What is needed — Update the piece on green spending from "March 23, 2008" to "in CCPA Monitor, Dec/07-Jan/08." by putting "public transit" in place of "public transport".

Bursting bubbles, boosterisms and commoner sense

Boost “Deficit spending is already beyond belief, and the country is hugely indebted, as are households. The housing bubble has already burst. The Federal Reserve has made clear it will…

March 23, 2008 | | Back Issues | Countryside Digest | Departments | Environment | Spring 2008

Boost

“Deficit spending is already beyond belief, and the country is hugely indebted, as are households. The housing bubble has already burst. The Federal Reserve has made clear it will reduce interest rates if the economy gets worse, but there, too, are limits. “I’m not an economist, but the only new tool I can think of to pull the United States out of the economic doldrums is a new Keynesianism, not military this time, but environmental; a push for massive investment in eco-friendly industry, in alternative energy, in the manufacture of lightweight materials for use in new vehicles; in clean, efficient public transport; in the green construction industry.” From “The Environmental Keynesian Alternative,” by Susan George, in CCPA Monitor, Dec/07-Jan/08.

Bonanza

“…a full-blown push for clean energy could unleash a jobs bonanza that would make what happened in Silicon Valley in the 1990s look like bake sale.” From “Big Problems with Big Coal,” by Jeff Goodell, in Homepower, Dec/07-Jan/08.

Items —
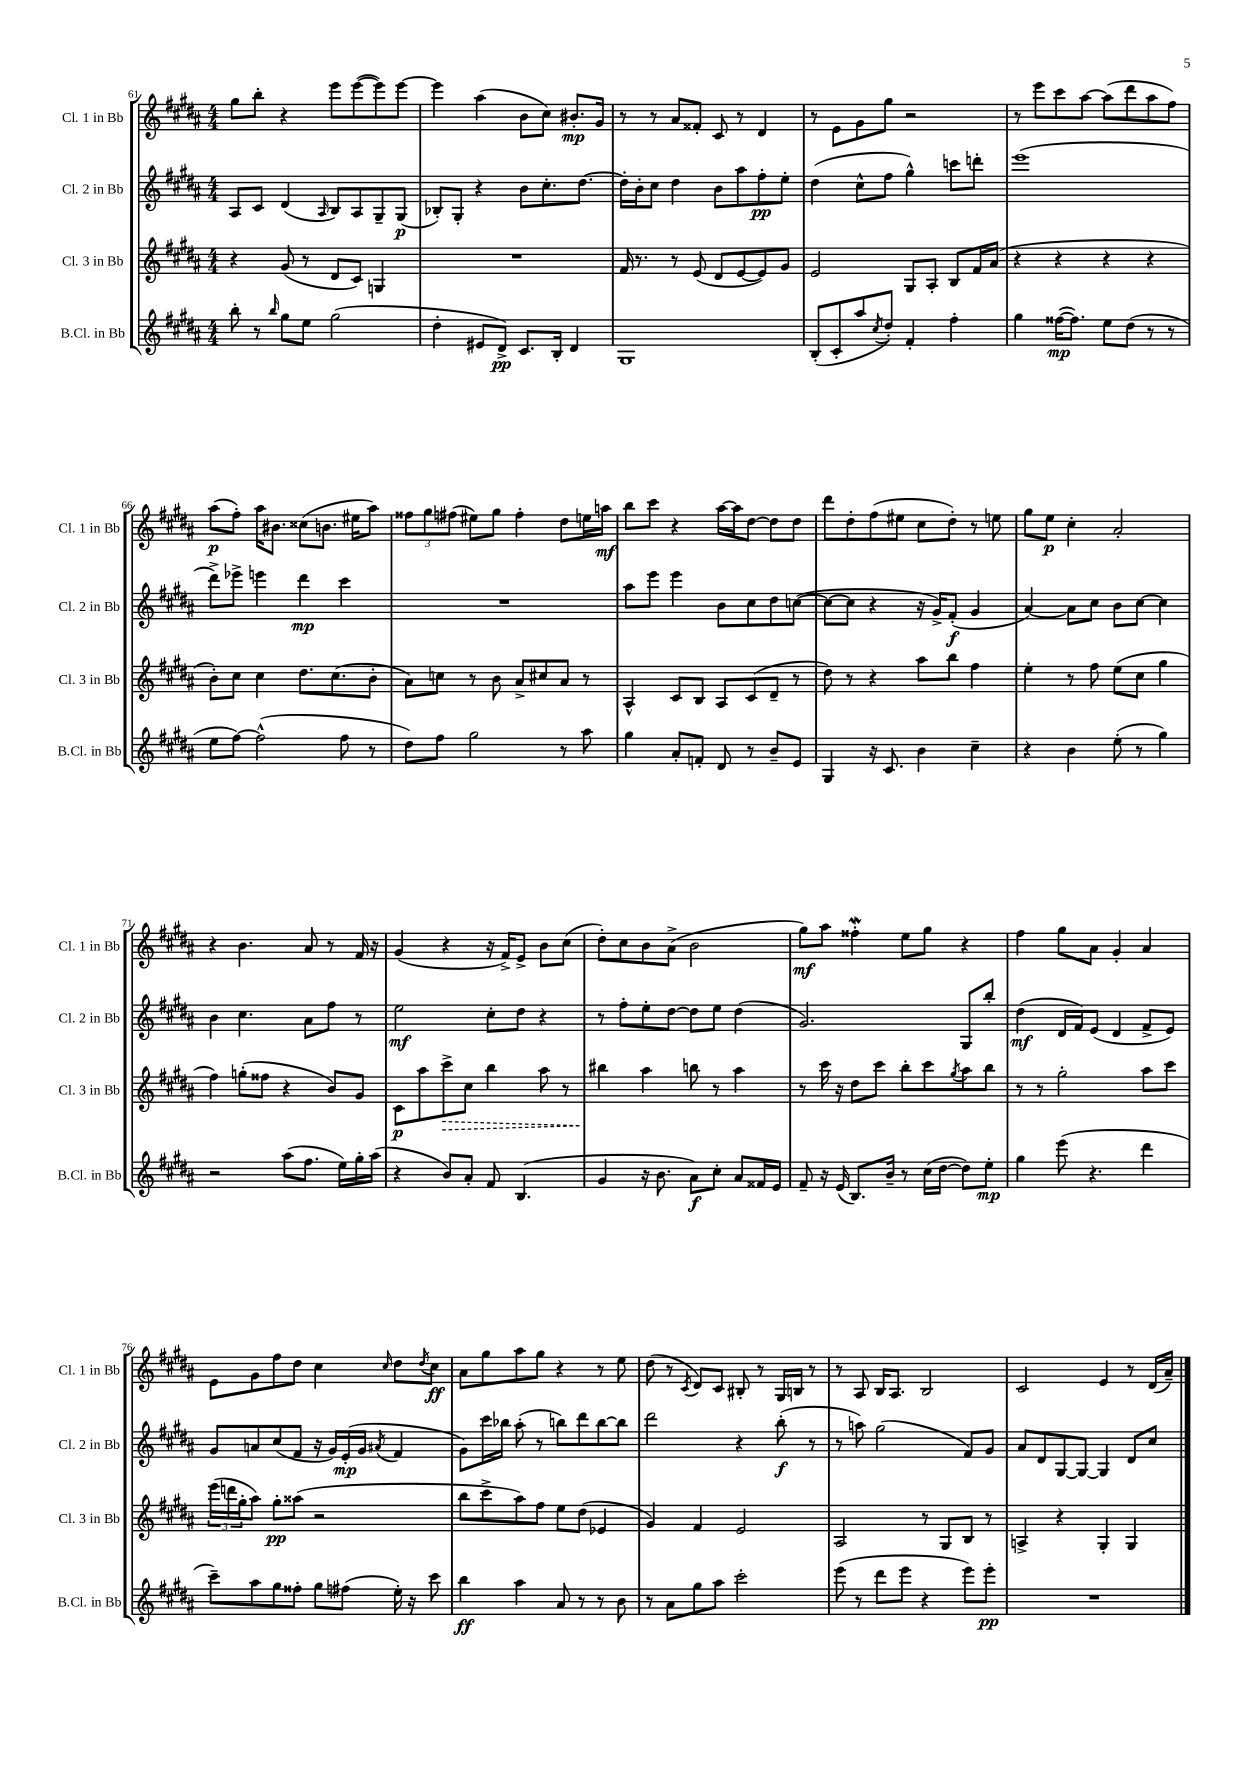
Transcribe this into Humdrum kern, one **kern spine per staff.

**kern	**kern	**kern	**kern
*staff4	*staff3	*staff2	*staff1
*clefG2	*clefG2	*clefG2	*clefG2
*k[f#c#g#d#a#]	*k[f#c#g#d#a#]	*k[f#c#g#d#a#]	*k[f#c#g#d#a#]
*M4/4	*M4/4	*M4/4	*M4/4
8bb'	4r	8A#	8gg#
8r	.	8c#	8bb'
16qqbb	.	.	.
8gg#	(8g#	(4d#	4r
8ee	8r	.	.
.	.	16qqA#	.
(2gg#	8d#	8B)	8eee
.	8c#)	8A#	([8eee
.	4G	8G#~	8eee])
.	.	(8G#	[8eee
=	=	=	=
4dd#'	1r	8B-')	4eee]
.	.	8G#'	.
8e#	.	4r	(4aa#
8d#^)	.	.	.
8.c#	.	8b	8b
.	.	8.cc#'	8cc#)
16B'	.	.	.
4d#	.	.	8.b#'
.	.	[8.dd#	.
.	.	.	16g#
=	=	=	=
1G#	16f#	16dd#']	8r
.	8.r	16b'	.
.	.	8cc#	8r
.	8r	4dd#	8a#
.	(8e	.	8f##'
.	8d#	8b	8c#
.	[8e	8aa#	8r
.	8e])	8ff#'	4d#
.	8g#	8ee'	.
=	=	=	=
(8B'	2e	(4dd#	8r
8c#'	.	.	8e
8aa#	.	8cc#^^	8g#
8qcc#	.	.	.
8dd#')	.	8ff#	8gg#
4f#'	8G#	4gg#^^)	2r
.	8A#'	.	.
4ff#'	8B	8ccc	.
.	16f#	8ddd'	.
.	(16a#	.	.
=	=	=	=
4gg#	4r	(1eee	8r
.	.	.	8eee
([16ff##	4r	.	8ccc#
8.ff##])	.	.	.
.	.	.	[8aa#
8ee	4r	.	(8aa#]
(8dd#	.	.	8ddd#
8r	4r	.	8aa#
8r	.	.	8ff#)
=	=	=	=
8ee	8b')	8ddd#^)	(8aa#
[8ff#)	8cc#	8eee-^	8ff#')
(2ff#^^]	4cc#	4eee	16aa#
.	.	.	8.b#
.	8.dd#	4ddd#	(8cc##
.	.	.	8.b
.	(8.cc#	.	.
8ff#	.	4ccc#	.
.	.	.	16ee#
8r	8b'	.	8aa#)
=	=	=	=
8dd#)	8a#)	1r	12ff##
.	.	.	12gg#
8ff#	8cc	.	.
.	.	.	(12ff#
2gg#	8r	.	8ee#)
.	8b	.	8gg#
.	8a#^	.	4ff#'
.	8cc#	.	.
8r	8a#	.	8dd#
8aa#	8r	.	16ee
.	.	.	16aa
=	=	=	=
4gg#	4A#^^	8aa#	8bb
.	.	8eee	8ccc#
8a#'	8c#	4eee	4r
8f'	8B	.	.
8d#	8A#	8b	[16aa#
.	.	.	16aa#]
8r	(8c#	8cc#	[8dd#
8b~	8d#~	8dd#	8dd#]
8e	8r	([8cc	8dd#
=	=	=	=
4G#	8dd#)	8cc_	8ddd#
.	8r	8cc]	8dd#'
16r	4r	4r	(8ff#
8.c#	.	.	.
.	.	.	8ee#
4b	8aa#	16r	8cc#
.	.	16g#^)	.
.	8bb	(8f#'	8dd#')
4cc#~	4ff#	4g#	8r
.	.	.	8ee
=	=	=	=
4r	4ee'	[4a#)	8gg#
.	.	.	8ee
4b	8r	8a#]	4cc#'
.	8ff#	8cc#	.
(8ee'	(8ee	8b	2a#'
8r	8cc#	[8cc#	.
4gg#)	4gg#	4cc#]	.
=	=	=	=
2r	4ff#)	4b	4r
.	(8gg'	4.cc#	4.b
.	8ff##	.	.
(8aa#	4r	.	.
8.ff#	.	8a#	8a#
.	8b)	8ff#	8r
16ee)	.	.	.
16gg#'	8g#	8r	16f#
(16aa#	.	.	16r
=	=	=	=
4r	8c#	2ee	(4g#
.	8aa#	.	.
8b)	8ccc#^	.	4r
8a#'	8cc#	.	.
8f#	4bb	8cc#'	16r
.	.	.	16f#^)
(4.B	.	8dd#	8e^
.	8aa#	4r	8b
.	8r	.	(8cc#
=	=	=	=
4g#	4bb#	8r	8dd#')
.	.	8ff#'	8cc#
16r	4aa#	8ee'	8b
8.b	.	.	.
.	.	[8dd#	(8a#^
8a#)	8bb	8dd#]	2b
8cc#'	8r	8ee	.
8a#	4aa#	(4dd#	.
16f##	.	.	.
16e	.	.	.
=	=	=	=
8f#~	8r	2.g#)	8gg#)
16r	16ccc#	.	8aa#
(16e	16r	.	.
8.B)	8dd#	.	4ff##'
.	8ccc#	.	.
16b~	.	.	.
8r	8bb'	.	8ee
(16cc#	8ccc#	.	8gg#
[16dd#	.	.	.
.	8qgg#	.	.
8dd#])	8aa#	8G#	4r
8ee'	8bb	8bb'	.
=	=	=	=
4gg#	8r	(4dd#	4ff#
.	8r	.	.
(8eee	2gg#'	16d#	8gg#
.	.	16f#)	.
4.r	.	(8e	8a#
.	.	4d#	4g#'
4ddd#	8aa#	8f#^	4a#
.	8ccc#	8e)	.
=	=	=	=
8ccc#~)	(24eee	8g#	8e
.	24ddd	.	.
.	24gg#'	.	.
8aa#	8aa#)	8a	8g#
8gg#	8gg#'	(8cc#	8ff#
8ff##'	(8aa##	8f#	8dd#
8gg#	2r	16r	4cc#
.	.	16g#)	.
(8ff#	.	(16e'	.
.	.	16g#	.
.	.	8qa#	16qqcc#
16ee')	.	4f#	8dd#
16r	.	.	.
.	.	.	8qdd#
8ccc#	.	.	8cc#
=	=	=	=
4bb	8bb	8g#)	8a#
.	8ccc#^	16ccc#	8gg#
.	.	16bb-	.
4aa#	8aa#)	(8aa#'	8aa#
.	8ff#	8r	8gg#
8a#	8ee	8bb)	4r
8r	(8dd#	8ddd#	.
8r	4e-	[8bb	8r
8b	.	8bb]	8ee
=	=	=	=
8r	4g#)	2ddd#	(8dd#
8a#	.	.	8r
.	.	.	8qc#
8gg#	4f#	.	8d#)
8aa#	.	.	8c#
2ccc#'	2e	4r	8B#'
.	.	.	8r
.	.	(8bb'	16G#
.	.	.	16B
.	.	8r	8r
=	=	=	=
(8eee	2A#	8r	8r
8r	.	8aa)	8A#
8ddd#	.	(2gg#	16B
.	.	.	8.A#
8eee	.	.	.
4r	8r	.	2B
.	8G#	.	.
8eee)	8B	8f#)	.
8eee'	8r	8g#	.
=	=	=	=
1r	4A^	8a#	2c#
.	.	8d#	.
.	4r	[8G#	.
.	.	8G#_	.
.	4G#'	4G#]	4e
.	4G#	8d#	8r
.	.	8cc#	(16d#
.	.	.	16a#~)
==	==	==	==
*-	*-	*-	*-
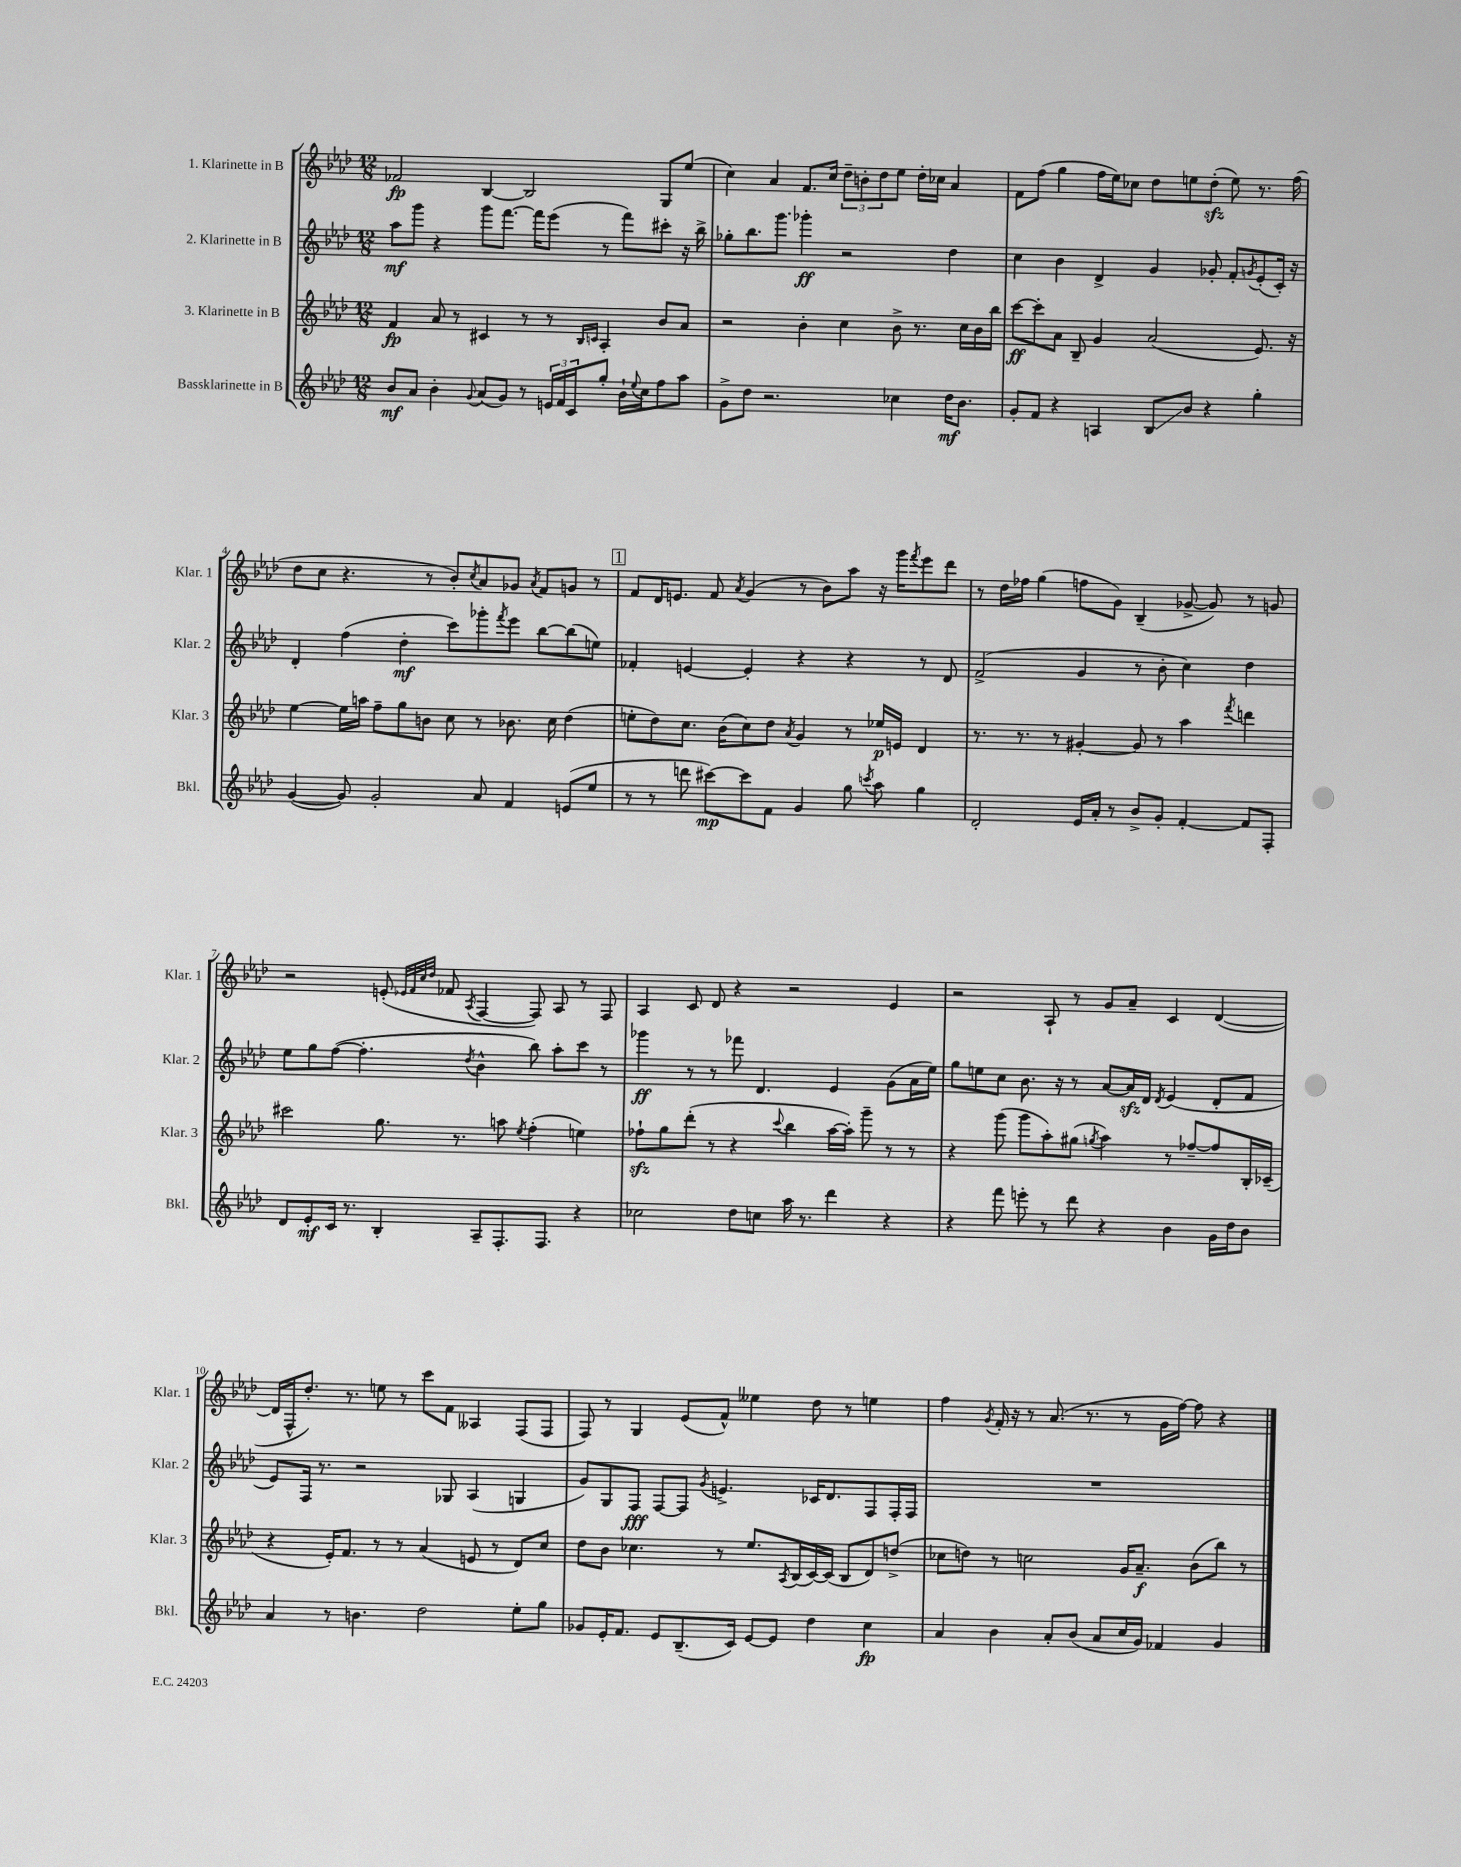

The answer —
March 23, 2008 | | Back Issues | Countryside Digest | Departments | Environment | Spring 2008

Boost

“Deficit spending is already beyond belief, and the country is hugely indebted, as are households. The housing bubble has already burst. The Federal Reserve has made clear it will reduce interest rates if the economy gets worse, but there, too, are limits. “I’m not an economist, but the only new tool I can think of to pull the United States out of the economic doldrums is a new Keynesianism, not military this time, but environmental; a push for massive investment in eco-friendly industry, in alternative energy, in the manufacture of lightweight materials for use in new vehicles; in clean, efficient public transit; in the green construction industry.” From “The Environmental Keynesian Alternative,” by Susan George, in CCPA Monitor, Dec/07-Jan/08.